For most sailors a fair wind from well aft of the beam is welcome. But if you happen to be a 100ft trimaran which three hours ago was registering 38 knots on a beam reach, the fact that the wind is now drawing from astern is bad news writes W M Nixon.

It was no surprise when the four Ultime 32s from France led the Fastnet Race fleet out of the Solent early this afternoon in a south to southeast breeze. They’d been first away with their start at 1230 to keep them clear of everyone else, and even in the Solent they’d been pushing towards 20 knots. Out in the Channel with a fine commanding southerly breeze on the beam, the fastest were showing bursts of 38 knots, including Maxi Edmond de Rothschild which seems to have recovered from the indignity of briefly kissing the Shingles Bank – not something to be encouraged when you come complete with all sorts of fancy appendages such as foils of various kinds.

But having hurtled away towards the western horizon, as they closed in towards the coast of Devon the wind may have stayed with them, but it backed into the east. Thus instead of making good progress on the direct line, they’d to resort to tacking to lee to maintain best VMG, yet for smaller slower boats which were hitting hull speed while dead running, the easterly breeze was just grand.

* **Dataset**

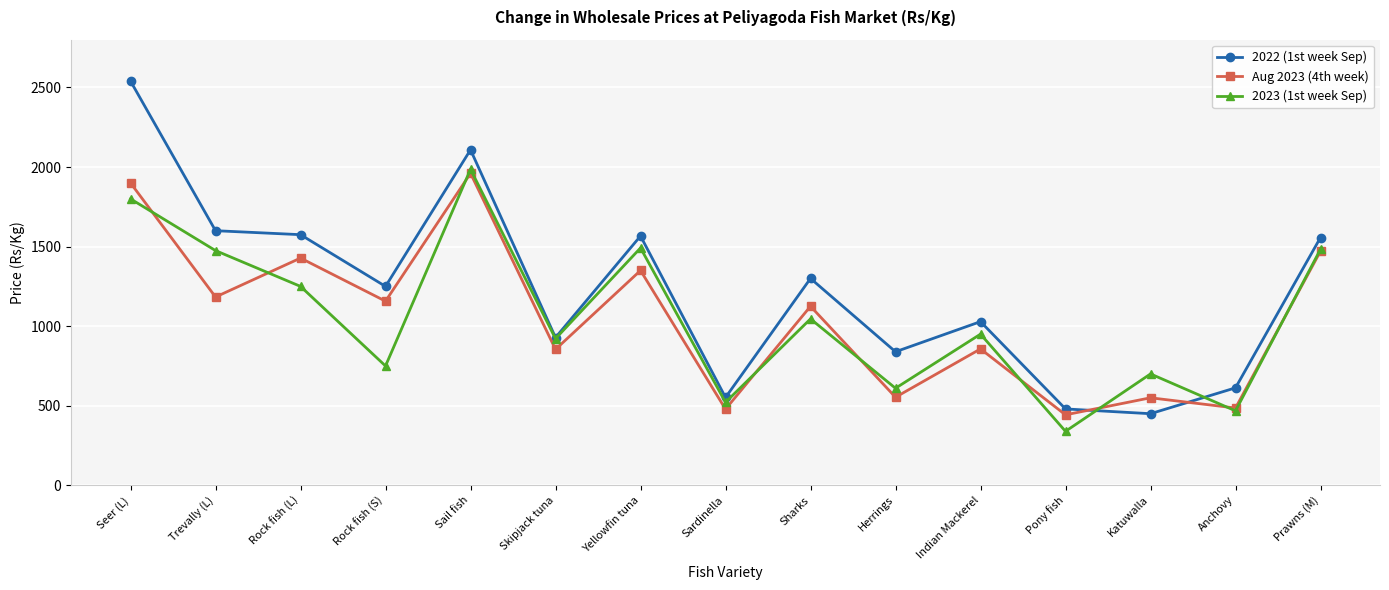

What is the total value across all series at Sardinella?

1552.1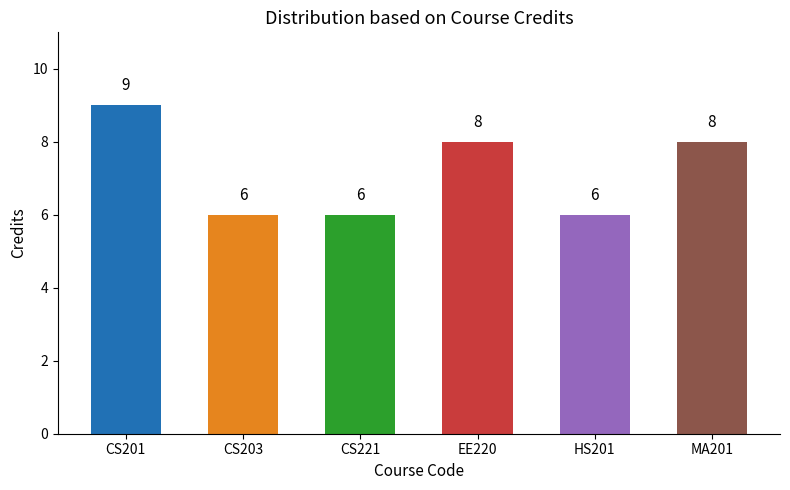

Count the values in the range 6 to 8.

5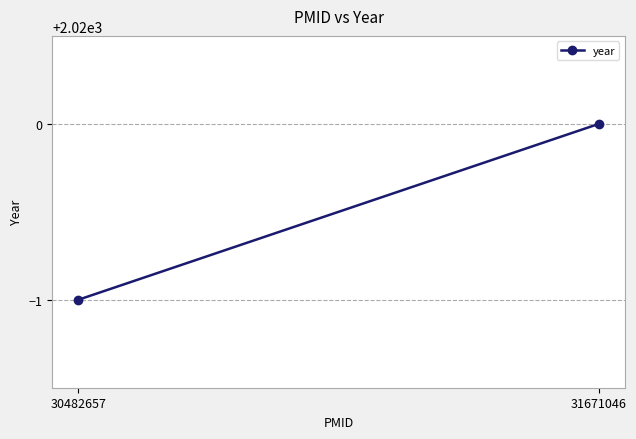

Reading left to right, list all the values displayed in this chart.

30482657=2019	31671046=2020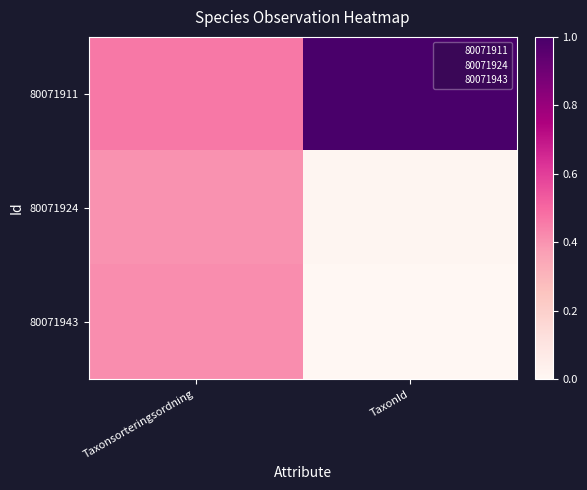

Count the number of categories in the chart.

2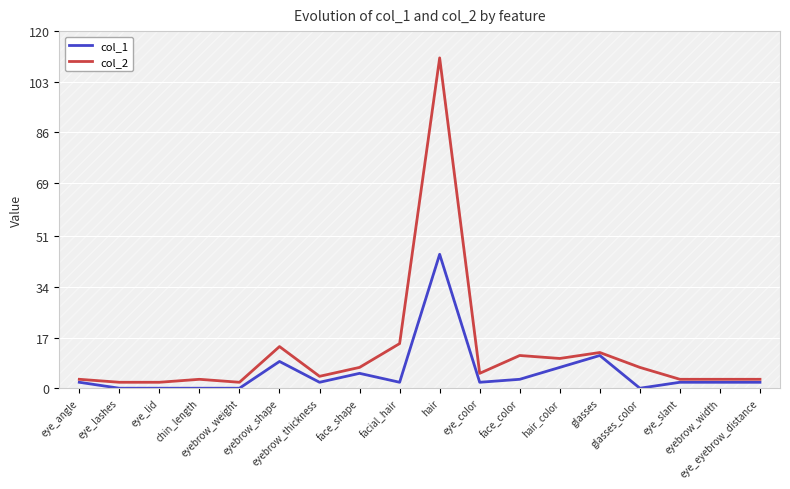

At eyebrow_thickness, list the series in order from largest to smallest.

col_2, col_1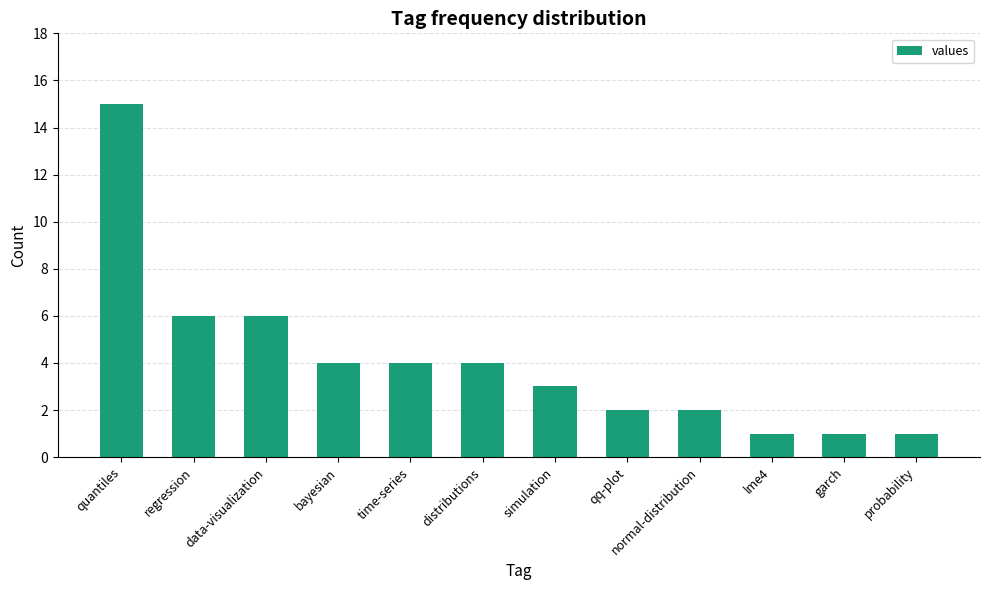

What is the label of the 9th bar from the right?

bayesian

* **Task description**
Answer these from the Fastnet Race report:
(a) At what time did the Ultime 32s start?
(b) Which boat briefly kissed the Shingles Bank?
(c) Into which direction did the wind back as the leaders closed in toward the coast of Devon?
The rows play no part in what comes next.

* **Solution**
(a) 1230
(b) Maxi Edmond de Rothschild
(c) The east